After you set a new fetching strategy, rerun the use case and check the generated SQL again. Note the SQL statements, and go to the next use case.

After you optimize all use cases, check every use case again and see if any optimizations had side effects for others. With some experience, you’ll be able to avoid negative effects and get it right the first time.

This optimization technique isn’t practical for more than the default fetching strategies; you can also use it to tune HQL and criteria queries, which can ignore and override the default fetching for specific use cases and units of work. We discuss runtime fetching in chapter 8.

In this section, you’ve started to think about performance issues, especially issues related to association fetching. The quickest way to fetch a graph of objects is to fetch it from the cache in memory, as we show in the next chapter.

4.5. Summary

The dynamic aspects of the object/relational mismatch are just as important as the better-known and better-understood structural mismatch problems. In this chapter, we were primarily concerned with the lifecycle of objects with respect to the persistence mechanism. We discussed the three object states defined by NHibernate: persistent, detached, and transient. Objects transition between these states when you invoke methods of the ISession interface, or when you create and remove references from a graph of already persistent instances. This latter behavior is governed by the configurable cascade styles available in NHibernate’s model for transitive persistence. This model lets you declare the cascading of operations (such as saving or deletion) on a per-association basis, which is more powerful and flexible than the traditional persistence by reachability model. Your goal is to find the best cascading style for each association and therefore minimize the number of persistence manager calls you have to make when storing objects.
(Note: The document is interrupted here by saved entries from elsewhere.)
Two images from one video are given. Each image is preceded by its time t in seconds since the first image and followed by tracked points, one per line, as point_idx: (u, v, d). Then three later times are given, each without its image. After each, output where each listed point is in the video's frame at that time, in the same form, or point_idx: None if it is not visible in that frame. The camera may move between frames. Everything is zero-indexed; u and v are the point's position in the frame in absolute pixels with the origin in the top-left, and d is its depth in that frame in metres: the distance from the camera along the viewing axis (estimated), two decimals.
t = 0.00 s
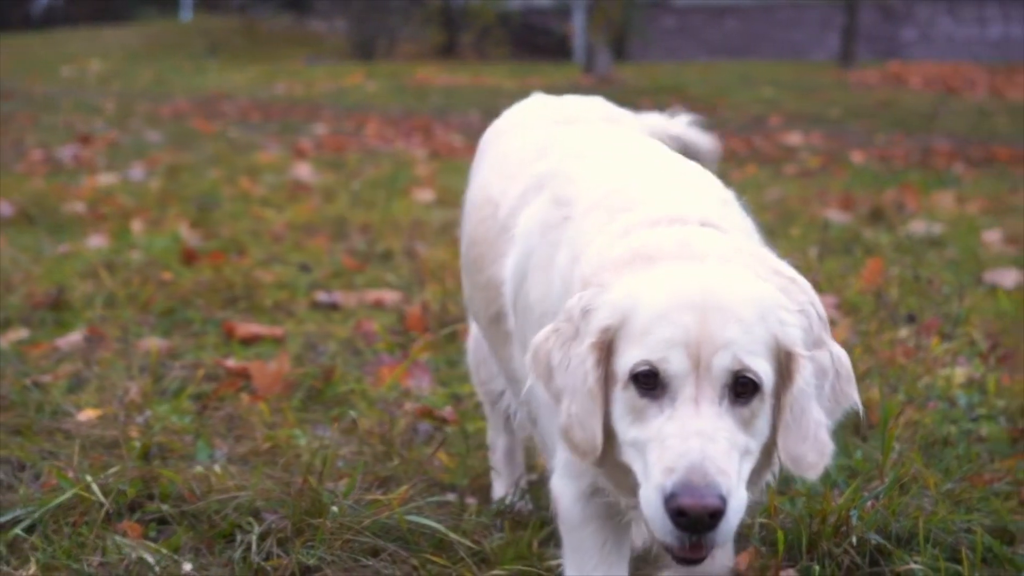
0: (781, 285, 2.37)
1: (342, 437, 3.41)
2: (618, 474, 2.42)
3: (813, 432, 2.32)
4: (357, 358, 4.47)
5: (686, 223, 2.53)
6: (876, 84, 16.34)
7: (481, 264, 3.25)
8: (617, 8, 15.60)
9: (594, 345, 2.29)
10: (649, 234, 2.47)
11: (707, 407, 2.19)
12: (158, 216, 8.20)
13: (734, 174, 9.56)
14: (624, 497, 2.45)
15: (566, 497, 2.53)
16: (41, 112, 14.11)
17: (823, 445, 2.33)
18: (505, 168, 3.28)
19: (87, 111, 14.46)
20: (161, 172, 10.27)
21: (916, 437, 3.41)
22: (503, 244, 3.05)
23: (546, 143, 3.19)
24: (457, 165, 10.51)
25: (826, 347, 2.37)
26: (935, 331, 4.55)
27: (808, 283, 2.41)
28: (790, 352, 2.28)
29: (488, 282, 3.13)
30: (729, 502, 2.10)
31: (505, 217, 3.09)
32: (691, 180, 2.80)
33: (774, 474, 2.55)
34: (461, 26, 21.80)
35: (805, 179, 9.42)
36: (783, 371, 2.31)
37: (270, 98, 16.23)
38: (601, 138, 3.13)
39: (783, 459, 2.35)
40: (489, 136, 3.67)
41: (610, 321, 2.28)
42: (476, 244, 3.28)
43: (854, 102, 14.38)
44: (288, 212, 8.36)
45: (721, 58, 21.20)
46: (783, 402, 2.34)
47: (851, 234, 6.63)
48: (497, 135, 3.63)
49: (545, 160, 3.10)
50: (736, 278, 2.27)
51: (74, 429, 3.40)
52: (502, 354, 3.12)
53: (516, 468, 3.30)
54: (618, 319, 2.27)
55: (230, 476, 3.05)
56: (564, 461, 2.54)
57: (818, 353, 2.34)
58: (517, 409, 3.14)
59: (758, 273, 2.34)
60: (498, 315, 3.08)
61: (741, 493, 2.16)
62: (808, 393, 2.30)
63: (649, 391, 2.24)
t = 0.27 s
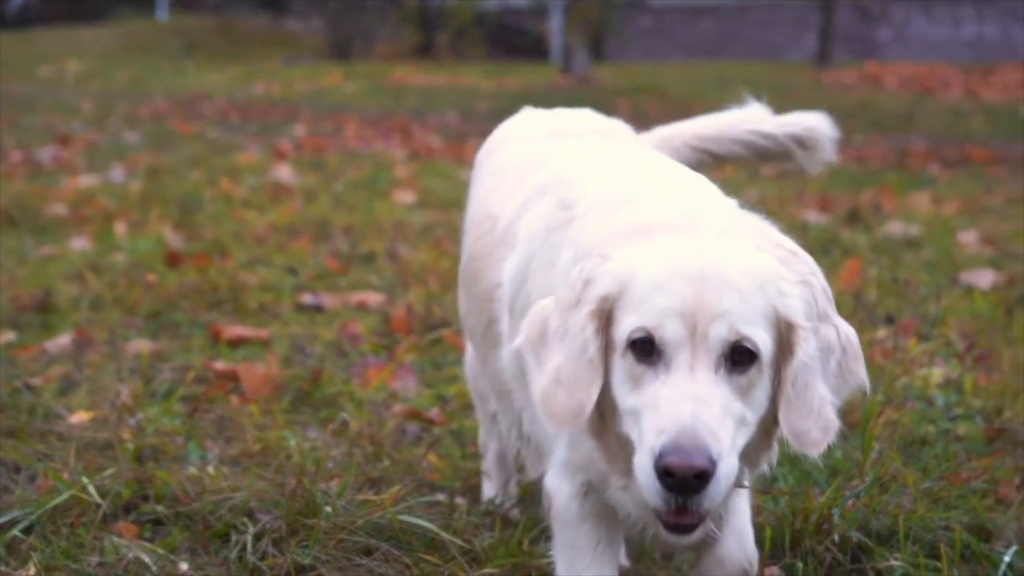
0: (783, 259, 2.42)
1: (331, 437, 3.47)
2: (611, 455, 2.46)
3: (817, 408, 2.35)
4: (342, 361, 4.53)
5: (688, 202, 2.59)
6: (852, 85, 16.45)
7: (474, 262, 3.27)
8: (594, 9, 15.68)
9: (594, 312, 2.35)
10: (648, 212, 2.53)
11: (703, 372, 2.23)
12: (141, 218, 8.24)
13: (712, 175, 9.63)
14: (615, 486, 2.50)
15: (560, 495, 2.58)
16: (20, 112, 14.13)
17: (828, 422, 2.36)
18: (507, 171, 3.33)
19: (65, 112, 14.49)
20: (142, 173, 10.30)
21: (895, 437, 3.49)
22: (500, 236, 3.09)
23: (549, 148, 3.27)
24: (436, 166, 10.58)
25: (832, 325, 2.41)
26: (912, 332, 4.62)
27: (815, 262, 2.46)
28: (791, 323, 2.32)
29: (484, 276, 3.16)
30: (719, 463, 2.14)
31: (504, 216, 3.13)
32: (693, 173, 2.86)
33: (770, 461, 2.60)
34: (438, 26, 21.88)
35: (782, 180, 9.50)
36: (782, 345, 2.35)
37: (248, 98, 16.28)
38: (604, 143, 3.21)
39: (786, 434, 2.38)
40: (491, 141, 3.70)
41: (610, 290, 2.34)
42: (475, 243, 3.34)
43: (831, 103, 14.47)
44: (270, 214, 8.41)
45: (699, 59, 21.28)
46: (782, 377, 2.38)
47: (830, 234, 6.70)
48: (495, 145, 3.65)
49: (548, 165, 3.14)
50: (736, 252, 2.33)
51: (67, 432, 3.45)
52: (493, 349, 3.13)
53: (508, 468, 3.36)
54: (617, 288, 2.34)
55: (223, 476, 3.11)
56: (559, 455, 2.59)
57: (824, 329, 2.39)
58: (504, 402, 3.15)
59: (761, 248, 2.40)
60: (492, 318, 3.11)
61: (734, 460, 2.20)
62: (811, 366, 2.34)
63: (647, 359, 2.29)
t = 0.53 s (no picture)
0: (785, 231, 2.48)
1: (316, 439, 3.53)
2: (601, 427, 2.50)
3: (815, 377, 2.40)
4: (325, 361, 4.59)
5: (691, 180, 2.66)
6: (825, 85, 16.60)
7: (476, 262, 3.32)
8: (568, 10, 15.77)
9: (592, 272, 2.43)
10: (651, 185, 2.60)
11: (697, 328, 2.28)
12: (119, 218, 8.27)
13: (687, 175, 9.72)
14: (603, 472, 2.56)
15: (546, 489, 2.66)
16: None
17: (829, 393, 2.40)
18: (511, 172, 3.36)
19: (40, 112, 14.49)
20: (119, 173, 10.33)
21: (870, 436, 3.58)
22: (501, 233, 3.14)
23: (557, 148, 3.35)
24: (412, 166, 10.63)
25: (831, 298, 2.46)
26: (885, 332, 4.70)
27: (818, 240, 2.51)
28: (786, 289, 2.38)
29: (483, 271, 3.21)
30: (708, 416, 2.18)
31: (507, 208, 3.19)
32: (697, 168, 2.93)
33: (769, 438, 2.63)
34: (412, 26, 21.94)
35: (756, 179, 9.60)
36: (779, 312, 2.40)
37: (222, 98, 16.31)
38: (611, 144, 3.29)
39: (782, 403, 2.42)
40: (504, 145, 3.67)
41: (608, 251, 2.42)
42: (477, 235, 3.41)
43: (803, 103, 14.59)
44: (248, 215, 8.46)
45: (673, 59, 21.38)
46: (775, 344, 2.42)
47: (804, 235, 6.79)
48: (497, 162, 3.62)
49: (553, 166, 3.17)
50: (736, 219, 2.39)
51: (57, 433, 3.50)
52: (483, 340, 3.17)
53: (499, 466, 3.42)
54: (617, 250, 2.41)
55: (210, 476, 3.16)
56: (544, 451, 2.67)
57: (822, 300, 2.44)
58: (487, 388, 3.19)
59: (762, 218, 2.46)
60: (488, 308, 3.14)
61: (725, 417, 2.24)
62: (806, 332, 2.38)
63: (643, 317, 2.34)
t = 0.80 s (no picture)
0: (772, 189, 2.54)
1: (296, 439, 3.59)
2: (594, 401, 2.54)
3: (807, 329, 2.47)
4: (301, 362, 4.64)
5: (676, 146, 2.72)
6: (793, 86, 16.73)
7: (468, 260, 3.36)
8: (539, 11, 15.83)
9: (582, 232, 2.50)
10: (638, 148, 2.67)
11: (685, 281, 2.35)
12: (92, 219, 8.29)
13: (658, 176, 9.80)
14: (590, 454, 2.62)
15: (532, 483, 2.71)
16: None
17: (819, 350, 2.47)
18: (501, 173, 3.39)
19: (9, 111, 14.46)
20: (90, 174, 10.34)
21: (839, 435, 3.68)
22: (491, 229, 3.18)
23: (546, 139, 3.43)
24: (384, 167, 10.68)
25: (816, 257, 2.53)
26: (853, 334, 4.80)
27: (802, 201, 2.58)
28: (772, 243, 2.44)
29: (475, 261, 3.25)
30: (698, 363, 2.25)
31: (500, 192, 3.27)
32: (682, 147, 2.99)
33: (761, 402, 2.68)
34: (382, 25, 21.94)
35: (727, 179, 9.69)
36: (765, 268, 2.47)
37: (192, 98, 16.30)
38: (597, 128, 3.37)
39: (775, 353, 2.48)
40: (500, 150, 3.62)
41: (597, 212, 2.49)
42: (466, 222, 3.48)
43: (773, 104, 14.68)
44: (221, 216, 8.49)
45: (644, 60, 21.41)
46: (762, 298, 2.49)
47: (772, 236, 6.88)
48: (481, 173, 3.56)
49: (545, 171, 3.20)
50: (721, 176, 2.46)
51: (38, 432, 3.55)
52: (470, 330, 3.22)
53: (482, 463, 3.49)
54: (604, 211, 2.48)
55: (194, 476, 3.22)
56: (530, 441, 2.72)
57: (807, 257, 2.51)
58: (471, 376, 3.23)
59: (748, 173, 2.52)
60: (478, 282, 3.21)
61: (715, 366, 2.31)
62: (789, 286, 2.45)
63: (631, 274, 2.41)
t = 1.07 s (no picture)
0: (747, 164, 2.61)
1: (272, 439, 3.65)
2: (575, 379, 2.59)
3: (794, 293, 2.51)
4: (275, 363, 4.70)
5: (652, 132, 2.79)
6: (760, 87, 16.85)
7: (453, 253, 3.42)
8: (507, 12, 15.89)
9: (559, 208, 2.57)
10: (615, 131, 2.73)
11: (658, 247, 2.41)
12: (63, 220, 8.31)
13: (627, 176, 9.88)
14: (569, 452, 2.67)
15: (512, 483, 2.77)
16: None
17: (808, 310, 2.50)
18: (484, 172, 3.45)
19: None
20: (60, 175, 10.35)
21: (805, 433, 3.76)
22: (476, 232, 3.23)
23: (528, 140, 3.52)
24: (353, 168, 10.73)
25: (794, 225, 2.58)
26: (820, 334, 4.88)
27: (775, 173, 2.64)
28: (747, 212, 2.50)
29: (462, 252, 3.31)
30: (670, 323, 2.31)
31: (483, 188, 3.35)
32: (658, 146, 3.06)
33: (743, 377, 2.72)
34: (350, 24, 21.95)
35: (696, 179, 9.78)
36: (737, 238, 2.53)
37: (160, 98, 16.32)
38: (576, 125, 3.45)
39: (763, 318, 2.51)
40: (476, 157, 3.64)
41: (573, 187, 2.56)
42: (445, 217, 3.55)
43: (739, 105, 14.79)
44: (191, 218, 8.53)
45: (611, 60, 21.43)
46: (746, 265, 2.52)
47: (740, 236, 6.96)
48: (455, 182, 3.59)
49: (529, 175, 3.26)
50: (693, 149, 2.52)
51: (16, 433, 3.59)
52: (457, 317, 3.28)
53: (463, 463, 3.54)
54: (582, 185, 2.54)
55: (171, 476, 3.27)
56: (510, 445, 2.76)
57: (785, 225, 2.56)
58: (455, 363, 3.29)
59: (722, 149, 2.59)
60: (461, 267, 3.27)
61: (690, 326, 2.36)
62: (770, 253, 2.50)
63: (607, 243, 2.47)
Retrieving objects from the database is equally important: you can walk the graph of domain objects by accessing properties and let NHibernate transparently fetch objects. You can also load objects by identifier, write arbitrary queries in the HQL, or create an object-oriented representation of your query using the query by criteria API. In addition, you can use native SQL queries in special cases.

Most of these object-retrieval methods use the default fetching strategies we defined in mapping metadata (HQL ignores them; criteria queries can override them). The correct fetching strategy minimizes the number of SQL statements that have to be executed by lazily, eagerly, or batch-fetching objects. You optimize your NHibernate application by analyzing the SQL executed in each use case and tuning the default and runtime fetching strategies.

Next, we explore the closely related topics of transactions and caching.